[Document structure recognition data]
····················

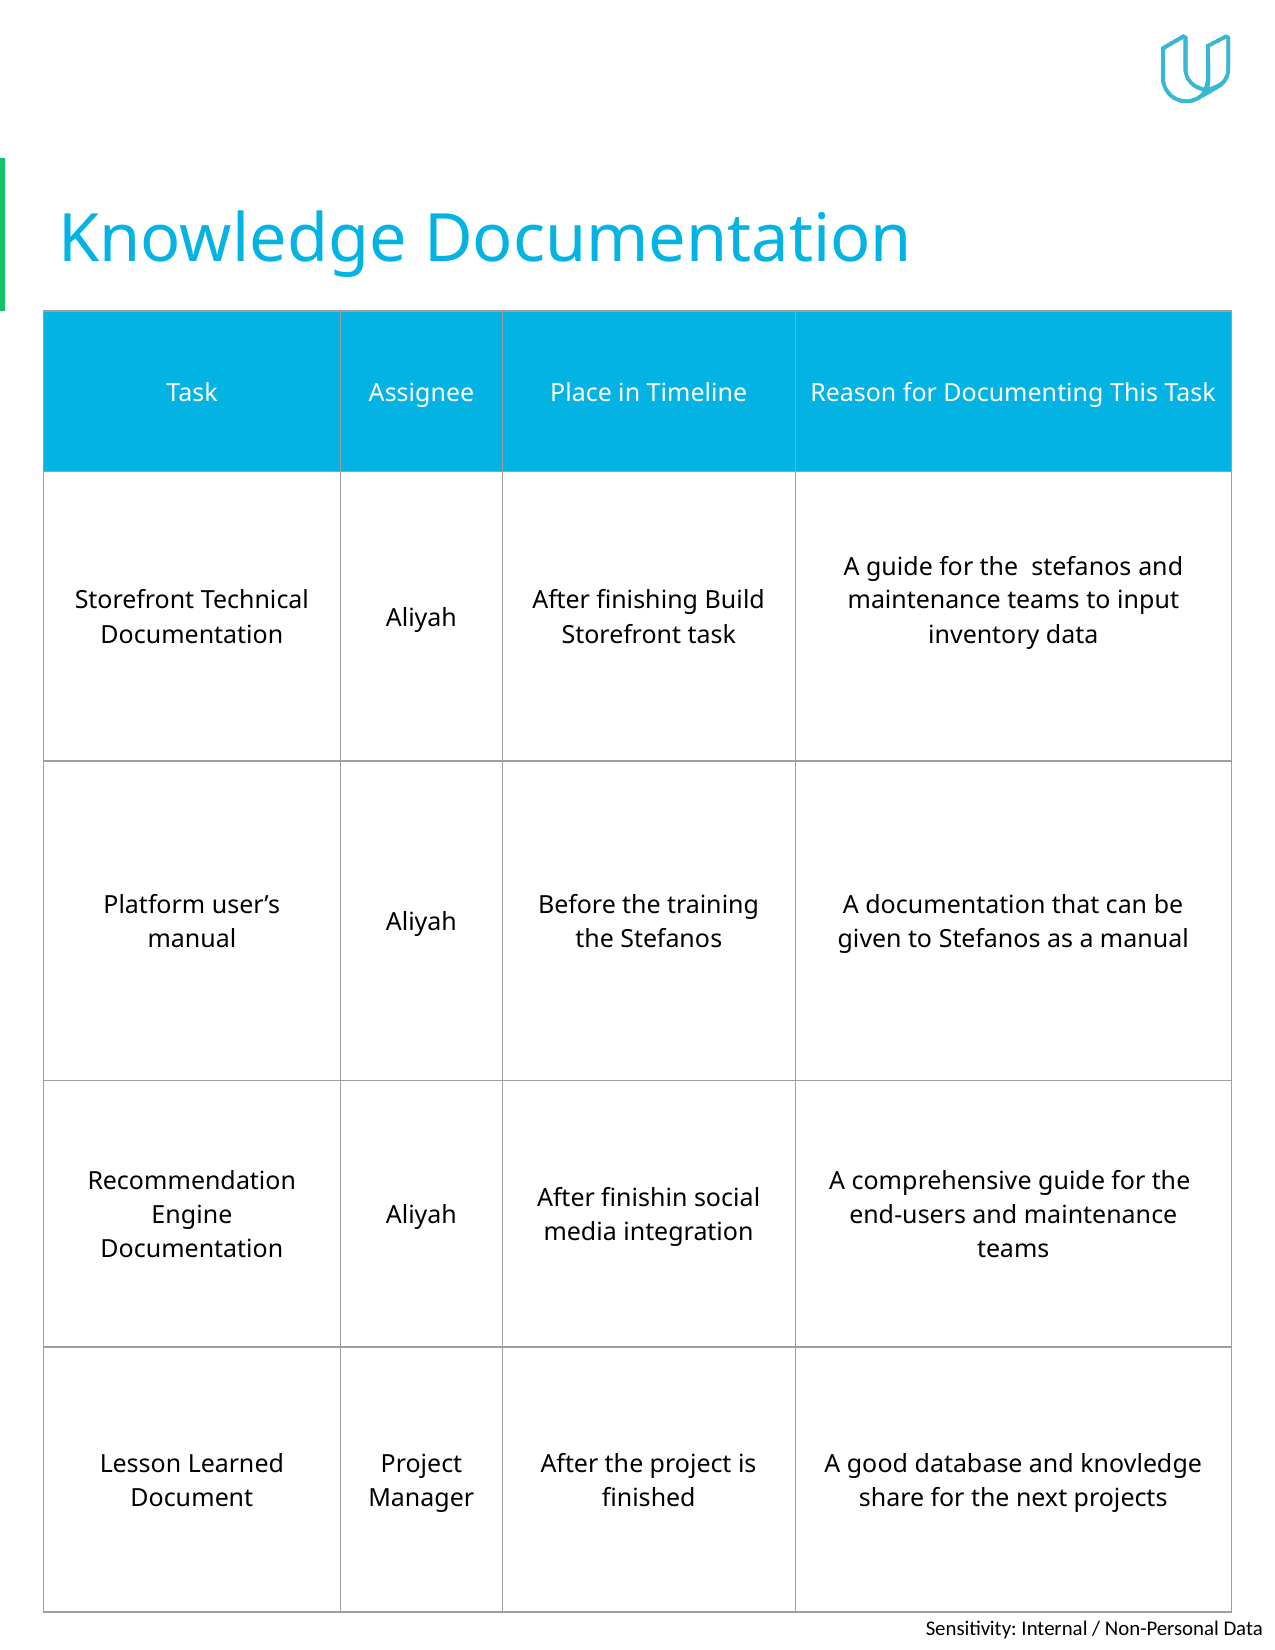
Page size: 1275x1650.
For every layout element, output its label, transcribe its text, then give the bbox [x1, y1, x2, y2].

table_cell Aliyah [341, 472, 502, 760]
picture [1151, 25, 1239, 113]
table_cell Platform user’s manual [44, 762, 340, 1080]
table_cell After finishing Build Storefront task [503, 472, 795, 760]
table_cell Aliyah [341, 1081, 502, 1346]
table_header Reason for Documenting This Task [796, 312, 1231, 471]
table_header Place in Timeline [503, 312, 795, 471]
title Knowledge Documentation [43, 142, 1232, 310]
table_header Assignee [341, 312, 502, 471]
table_cell Project Manager [341, 1348, 502, 1611]
table_cell After finishin social media integration [503, 1081, 795, 1346]
table_cell After the project is finished [503, 1348, 795, 1611]
table_cell A documentation that can be given to Stefanos as a manual [796, 762, 1231, 1080]
table_cell Before the training the Stefanos [503, 762, 795, 1080]
table_cell Lesson Learned Document [44, 1348, 340, 1611]
table_cell A comprehensive guide for the end-users and maintenance teams [796, 1081, 1231, 1346]
table_cell Storefront Technical Documentation [44, 472, 340, 760]
table_header Task [44, 312, 340, 471]
table_cell A guide for the stefanos and maintenance teams to input inventory data [796, 472, 1231, 760]
table_cell Recommendation Engine Documentation [44, 1081, 340, 1346]
table_cell A good database and knovledge share for the next projects [796, 1348, 1231, 1611]
table_cell Aliyah [341, 762, 502, 1080]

····················

→ **Exercise**:
Please provide nothing but the number of lines in the records that hold the string "maintenance".

→ **Exercise answer**:
2